Sink your teeth into Drac facts
1 The plot line went through many incarnations with Stoker almost calling his killer Count Wampyr. Rough notes from the author, which also mention a possible werewolf attack, are kept at Philadelphia’s Rosenbach Museum and Library.
2 Vlad the Impaler, the 14th Century Romanian ruler who would stick his enemies on stakes and leave them to die and then drink their blood, was Bram’s biggest inspiration for Dracula. The Romanian word for the devil is Dracul and was one of Vlad’s titles.
3 A nightmare where he saw a vampire king rising from a tomb, caused by eating dodgy dressed crab, has also been mooted for giving Stoker the story idea – as has Jack the Ripper’s murders, with rumours he even had dinner with the serial killer.
4 The writer never actually visited Transylvania, famed for its Bran Castle, but used 26 books from the London library, including Rev Albert Réville’s The Devil, for his research. He also spent time in Whitby, Yorks.
5 Before the book was published, Stoker pulled excerpts from it for a play. Only two people came to watch the six-hour production and his actor boss Henry Irving turned down playing Dracula, as he thought the play was “dreadful”. Bram was also his business manager, press agent and secretary.
6 Aberdeenshire’s Slains Castle is thought to be the model for Dracula’s home after Stoker spent summers in nearby Cruden Bay. The castle is said to be haunted by the 21st Earl of Errol, Victor Hay.

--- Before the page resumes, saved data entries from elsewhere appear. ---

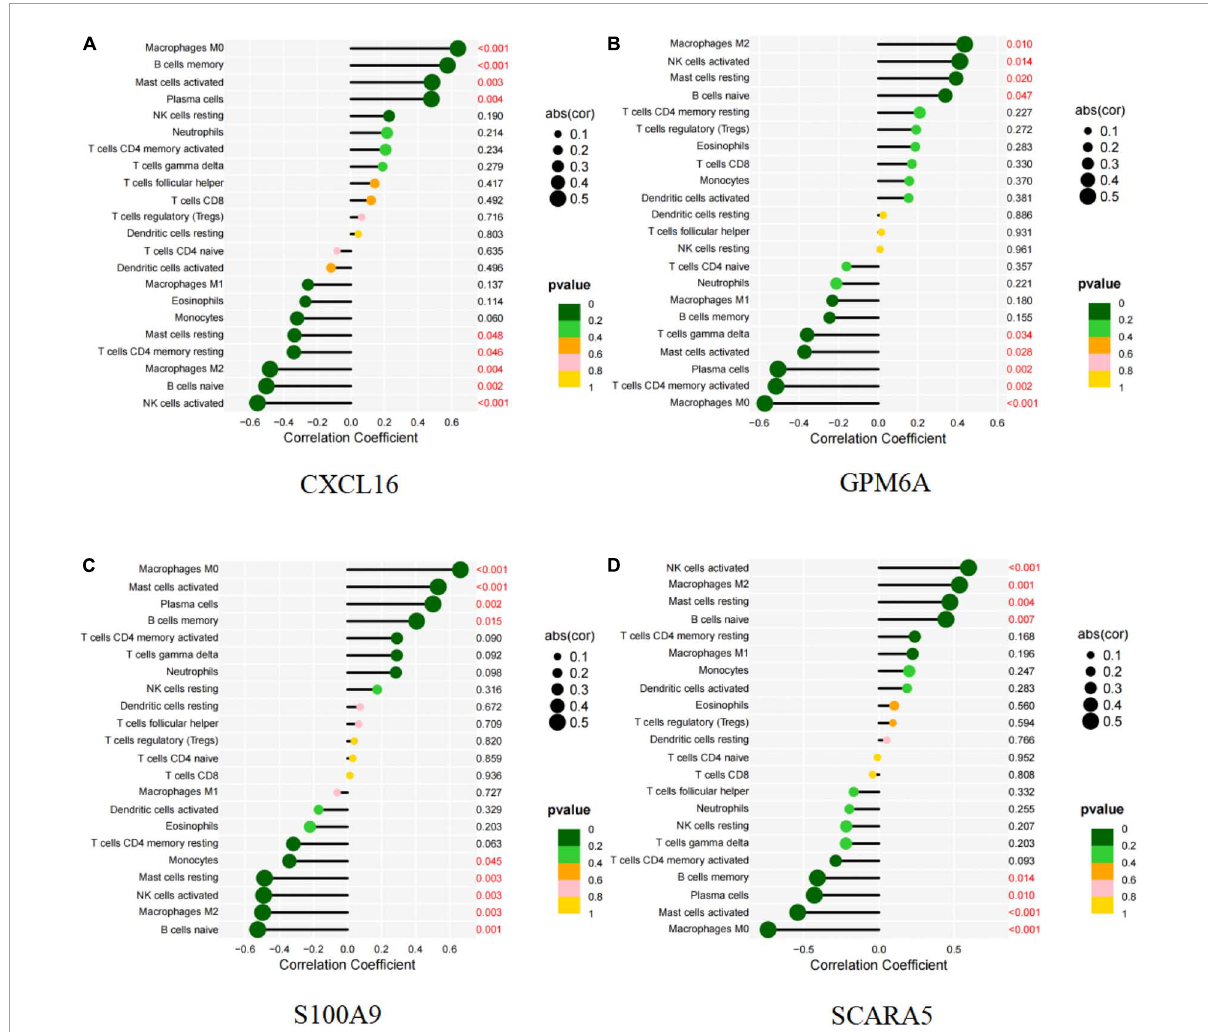
FIGURE11 Correlation between diagnostic markers and infiltrating immune cells. (A) Correlation between CXCL16 and infiltrating immune cells. (B) Correlation between GPM6A and infiltrating immune cells. (C) Correlation between S100A9 and infiltrating immune cells. (D) Correlation between SCARA5 and infiltrating immune cells. The size of the dots indicates the degree to which genes and immune cells are correlated. Correlation strength is proportional to the size of the dots. The color of the dots indicates the p -value; a yellower hue indicates a lower p -value, while a greener color indicates a higher p -value. p -value < 0.05 was considered statistically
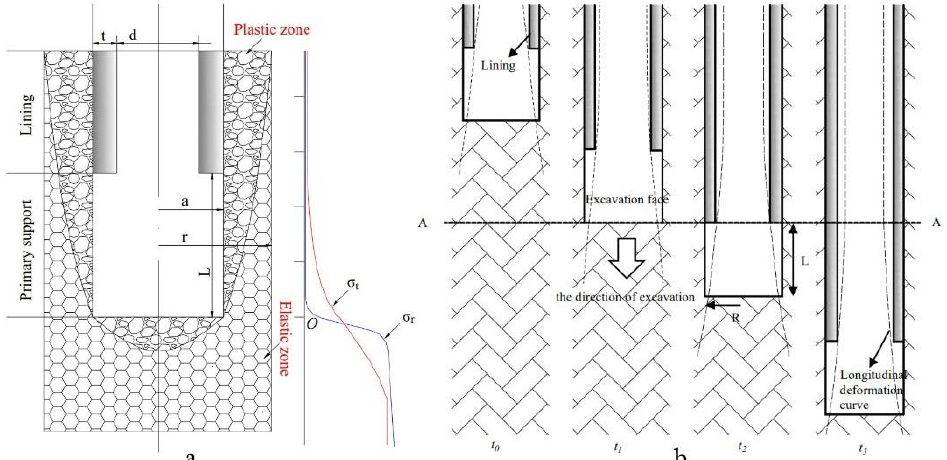
Figure 3. Stress of the longitudinal section from ASGR. (( a ) is the longitudinal section stress curve of ASGR; ( b ) is the schematic diagram of ASGR releasing stress by increasing the distance between the lining and driving face).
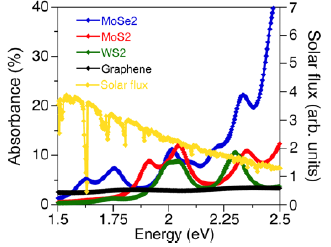
Figure 12. Bandgap absorbance of three TMD monolayers and graphene, overlapped to the incident AM1.5G solar flux. Reproduced with permission from [176], American Chemical Society, 2013.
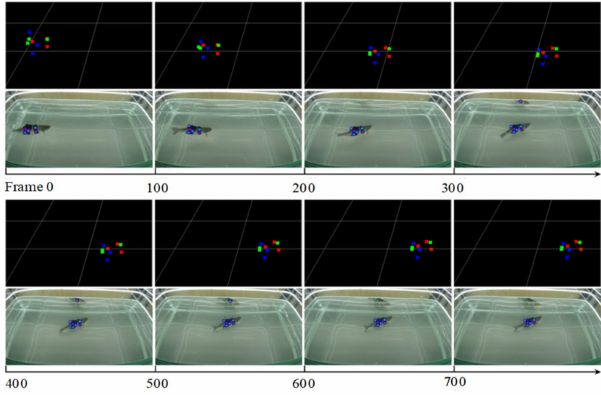
Figure 20. D reconstruction results in software and pictures captured by camera.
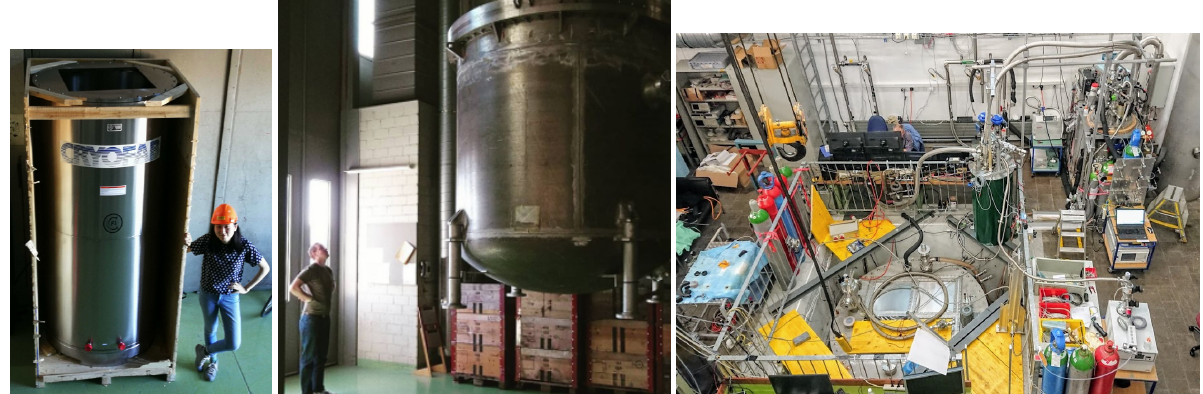
Figure 17. ( Left ) The cryostat for testing Module 0. ( Center ) The cryostat for the ArgonCube 2 The 2 2 cryostat and cryogenics system at the Univ. of ×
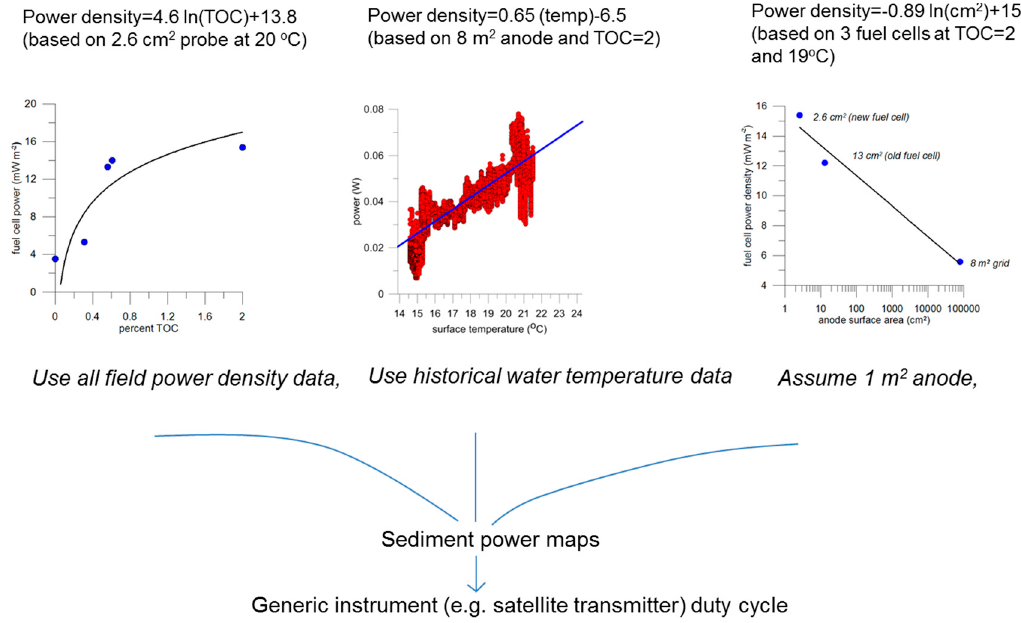
Figure 1. General approach used to predict in situ sediment MFC power potential. Empirical data with varying anode sizes, water temperature, and sediment percent TOC were normalized to consider the performance of a 1 m 2 anode with variable temperature and TOC.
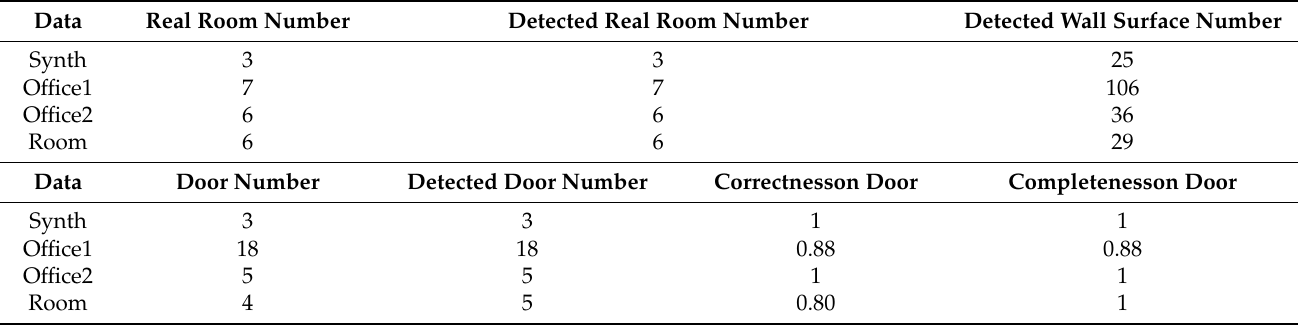
Table 6. Experimental results of some experiments without real ground data.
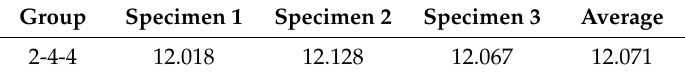
Figure 19. The static tensile tests using INSTRON 5985 universal testing machine. Table 7. The tests result of static tensile failure load 𝐹 (cid:3029) (unit: KN).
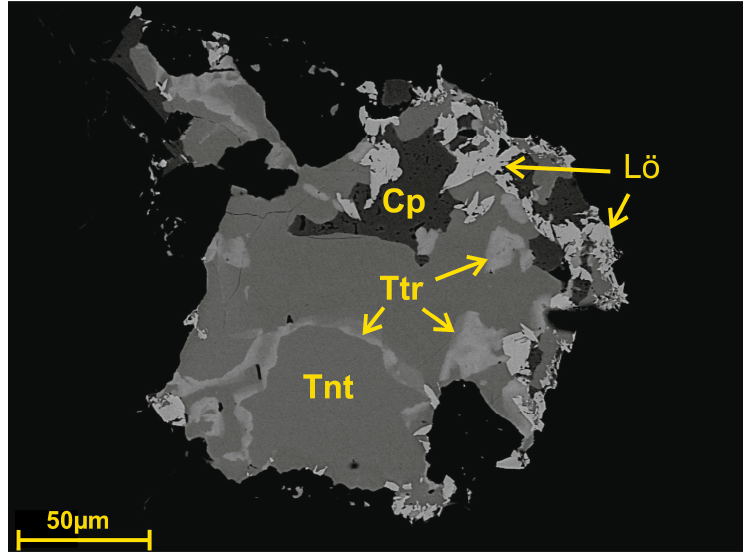
Figure 16. Aggregate of tennantite (Tnt), tetrahedrite (Ttd), chalcopyrite (Cp), and löllingite (Lö) from the Pellapahk deposit. BEI.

Ghosts of a World War Two soldier have also been spotted in the clifftop grounds.
7 Despite becoming one of the most famous books of all time, when Irishman Stoker died, aged 64, on April 20, 1912, he was so skint he had applied for a compassionate grant from the Royal Literary Fund.
8 It was the film adaptations that really set Dracula apart. He has featured in more than 250 movies – more than any other horror character – and has been played by Sir Christopher Lee, right, 10 times. 9
Paul Allen, the co-founder of Microsoft, bought the original 541-page Dracula manuscript at an auction. It had been thought lost until it was found in a barn in Pennsylvania in the 80s. In 2002 it went up for auction at Christie’s in New York but failed to reach its reserve price of around £1million.
10 While he’s the automatic go-to when thinking of vampires in books, Dracula wasn’t the first in print. Poet Lord Bryon challenged pals in 1816 to pen ghost stories and Dr John Polidori came up with The Vampyre and Mary Shelley wrote Frankenstein.